Ronny Pasla, kiper legendaris Indonesia, wafat, berikut karir dan rekam jejaknya

Dunia sepak bola Indonesia sedang berduka dengan kepergian Ronny Pasla yang tutup usia di 79 tahun.
Ronny Pasla menghembuskan nafas terakhirnya pada Senin (24/11) dini hari WIB. Ia meninggalkan istri dan 6 anaknya.
Ronny Pasla dianggap sebagai salah satu legenda Timnas Indonesia di posisi penjaga gawang. Ia adalah kiper utama Timnas Indonesia pada 1960an - 1970an.
Karir dan rekam jejak Ronny Pasla
Ronny Pasla lahir di Medan, Sumatera Utara pada 15 April 1947. Ia mengawali karirnya sebagai atlet tenis.
Dalam karirnya di klub, Ronny Pasla pernah memperkuat Dinamo Medan, PSMS Medan, Persija Jakarta, dan Indonesia Muda.
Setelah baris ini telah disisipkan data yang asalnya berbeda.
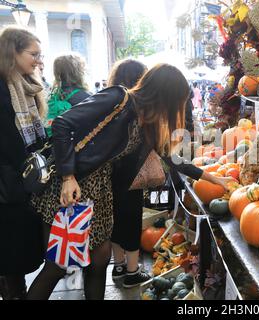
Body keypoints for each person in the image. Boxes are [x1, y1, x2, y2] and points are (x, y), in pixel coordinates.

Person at [28, 63, 235, 300]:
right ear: (165, 95)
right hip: (71, 188)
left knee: (99, 262)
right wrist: (67, 176)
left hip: (100, 192)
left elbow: (172, 158)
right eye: (178, 101)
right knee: (57, 266)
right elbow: (62, 124)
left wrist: (213, 177)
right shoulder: (118, 98)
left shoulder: (148, 120)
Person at [0, 27, 46, 300]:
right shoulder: (3, 87)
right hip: (8, 183)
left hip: (21, 180)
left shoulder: (24, 84)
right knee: (11, 251)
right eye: (34, 54)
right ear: (12, 52)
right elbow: (8, 138)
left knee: (17, 250)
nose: (39, 60)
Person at [106, 58, 151, 287]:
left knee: (114, 218)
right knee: (132, 218)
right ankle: (132, 273)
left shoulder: (110, 100)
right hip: (132, 171)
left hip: (109, 170)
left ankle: (119, 266)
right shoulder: (137, 105)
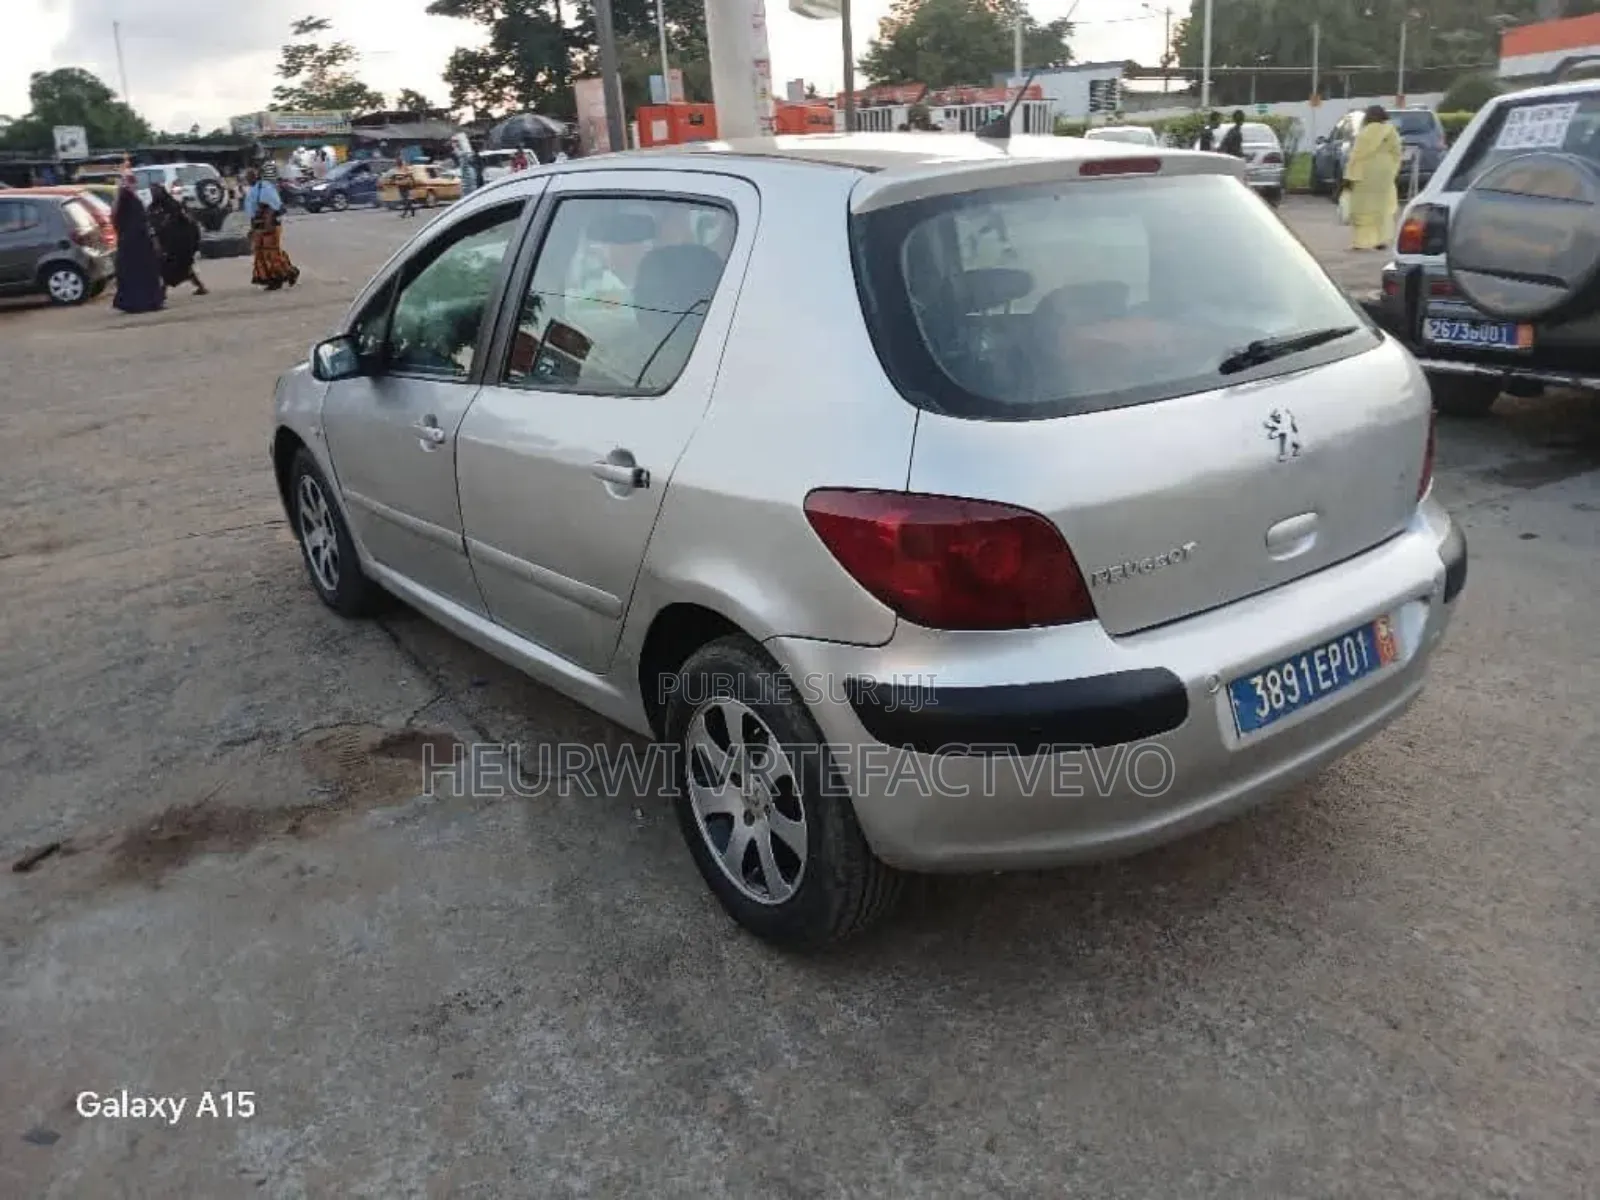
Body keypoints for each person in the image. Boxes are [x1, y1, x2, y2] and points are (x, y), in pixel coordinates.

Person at [1343, 104, 1403, 251]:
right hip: (1385, 172)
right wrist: (1392, 169)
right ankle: (1381, 240)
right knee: (1383, 206)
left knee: (1362, 206)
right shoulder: (1390, 131)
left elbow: (1356, 155)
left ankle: (1361, 242)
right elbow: (1397, 151)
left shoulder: (1365, 133)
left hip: (1365, 172)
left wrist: (1349, 176)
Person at [110, 173, 166, 314]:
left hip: (138, 240)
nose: (132, 185)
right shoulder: (125, 197)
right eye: (130, 182)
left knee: (145, 272)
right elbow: (117, 216)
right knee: (138, 273)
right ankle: (139, 302)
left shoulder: (130, 197)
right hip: (133, 242)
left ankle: (150, 301)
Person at [147, 184, 208, 296]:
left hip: (179, 243)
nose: (154, 193)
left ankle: (163, 291)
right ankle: (164, 290)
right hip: (165, 243)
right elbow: (151, 224)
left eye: (156, 191)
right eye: (152, 191)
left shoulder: (173, 205)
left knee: (180, 267)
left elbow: (188, 222)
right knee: (167, 267)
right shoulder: (153, 208)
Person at [250, 198, 299, 291]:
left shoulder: (269, 193)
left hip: (270, 227)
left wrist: (272, 220)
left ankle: (284, 275)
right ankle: (273, 278)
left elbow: (279, 211)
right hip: (260, 227)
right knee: (260, 254)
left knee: (272, 254)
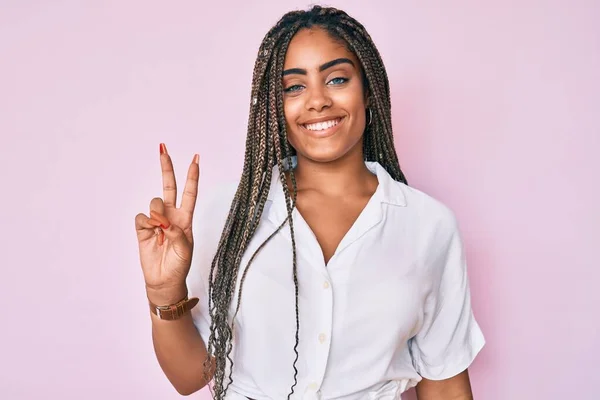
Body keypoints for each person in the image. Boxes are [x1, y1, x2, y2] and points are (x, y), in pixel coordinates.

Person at [134, 5, 485, 400]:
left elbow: (445, 383)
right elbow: (189, 377)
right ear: (274, 107)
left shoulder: (429, 227)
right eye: (294, 87)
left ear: (367, 90)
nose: (317, 101)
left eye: (336, 79)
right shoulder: (231, 213)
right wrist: (164, 293)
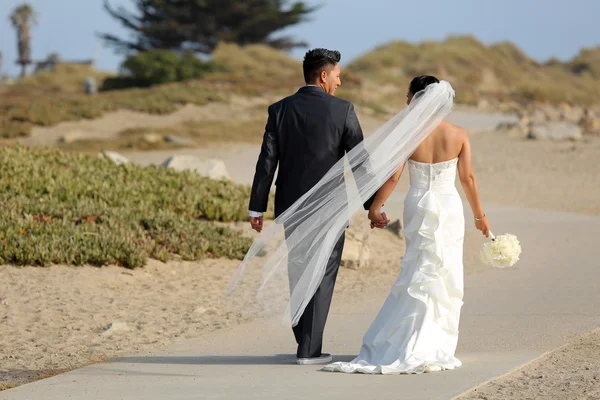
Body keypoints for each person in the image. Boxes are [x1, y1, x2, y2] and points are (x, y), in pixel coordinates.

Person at [322, 75, 491, 374]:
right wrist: (480, 217)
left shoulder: (410, 136)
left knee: (417, 269)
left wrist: (376, 208)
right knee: (446, 269)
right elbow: (467, 179)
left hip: (417, 205)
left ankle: (411, 337)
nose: (406, 101)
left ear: (416, 98)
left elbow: (393, 177)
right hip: (448, 207)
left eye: (408, 96)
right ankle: (437, 342)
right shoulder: (459, 134)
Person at [247, 48, 388, 365]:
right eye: (337, 75)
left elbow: (267, 162)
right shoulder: (343, 111)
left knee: (298, 270)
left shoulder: (279, 110)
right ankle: (308, 350)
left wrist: (257, 207)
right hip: (330, 208)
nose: (340, 82)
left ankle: (305, 339)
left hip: (291, 207)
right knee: (322, 275)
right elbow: (361, 163)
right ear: (323, 75)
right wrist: (372, 205)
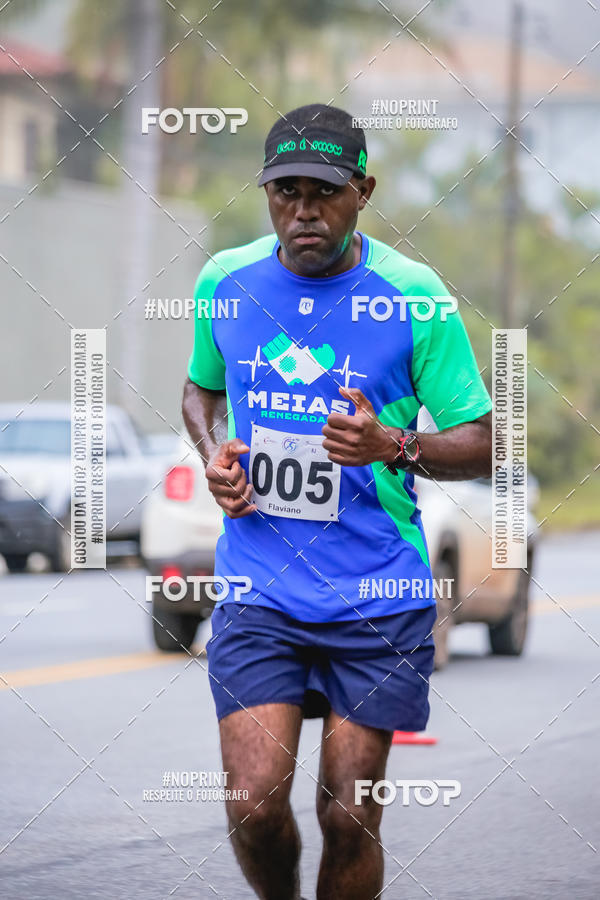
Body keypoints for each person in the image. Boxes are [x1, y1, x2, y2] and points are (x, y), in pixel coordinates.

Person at [182, 103, 492, 900]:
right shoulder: (226, 280)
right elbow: (199, 390)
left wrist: (395, 445)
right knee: (254, 804)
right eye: (284, 191)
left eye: (322, 191)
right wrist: (215, 452)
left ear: (363, 191)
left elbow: (485, 441)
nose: (303, 210)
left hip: (376, 593)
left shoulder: (415, 297)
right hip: (261, 585)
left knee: (348, 813)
Ia turut mengantar Persija meraih gelar juara kompetisi perserikatan pada 1975.
Sebelum menjadi pesepak bola, Ronny Pasla sempat berkarir sebagai atlet tenis dan tercatat mewakili Sumatera Utara untuk Pekan Olahraga Nasional VII 1965. Namun, PON tersebut batal diselenggarakan akibat tragedi G-30S.
Ronny bergabung dengan PSMS Medan pada tahun 1967. Ronny menjadi sosok penting penjaga gawang yang mengantarkan klub juara di Perserikatan 1967 dan 1971 dan Aga Khan Gold Cup 1967 di Bangladesh.
Ronny bergabung dengan PSMS Medan pada tahun 1967. Ronny menjadi sosok penting penjaga gawang yang mengantarkan klub juara di Perserikatan 1967 dan 1971 dan Aga Khan Gold Cup 1967 di Bangladesh.
Si Macan Tutul
Kehebatan serta ketangkasan Ronny di bawah mistar gawang membuatnya dijuluki si Macan Tutul. Salah satu momen ikonik tercipta pada 1972.
Ketika itu, Santos FC yang diperkuat Pele menyambangi Indonesia untuk melakukan tur. Ronny yang tampil bersama Timnas Indonesia, memang menderita kekalahan 2-3.
Namun, sang kiper berhasil menepis eksekusi penalti Pele! Momen ikonik itu melambungkan namanya di kancah sepakbola.
Apalagi, lawannya itu baru saja membawa Timnas Brasil juara Piala Dunia 1970.
Tak hanya Pele yang dibuat frustrasi, Ronny juga bikin Manchester United gigit jari. Dalam kunjungan ke Indonesia pada 1975, The Red Devils ditahan 0-0 oleh Timnas Indonesia berkat ketangkasan sang penjaga gawang.
Kepergian Ronny Pasla tidak hanya meninggalkan duka mendalam, tetapi juga mengingatkan kembali betapa besarnya peran dia dalam sejarah olahraga Indonesia.
Namanya akan terus disebut ketika publik membahas kiper-kiper terbaik yang pernah dimiliki Timnas Indonesia, dan kisah hidupnya menjadi teladan bagi para atlet muda yang tengah berjuang membangun karier.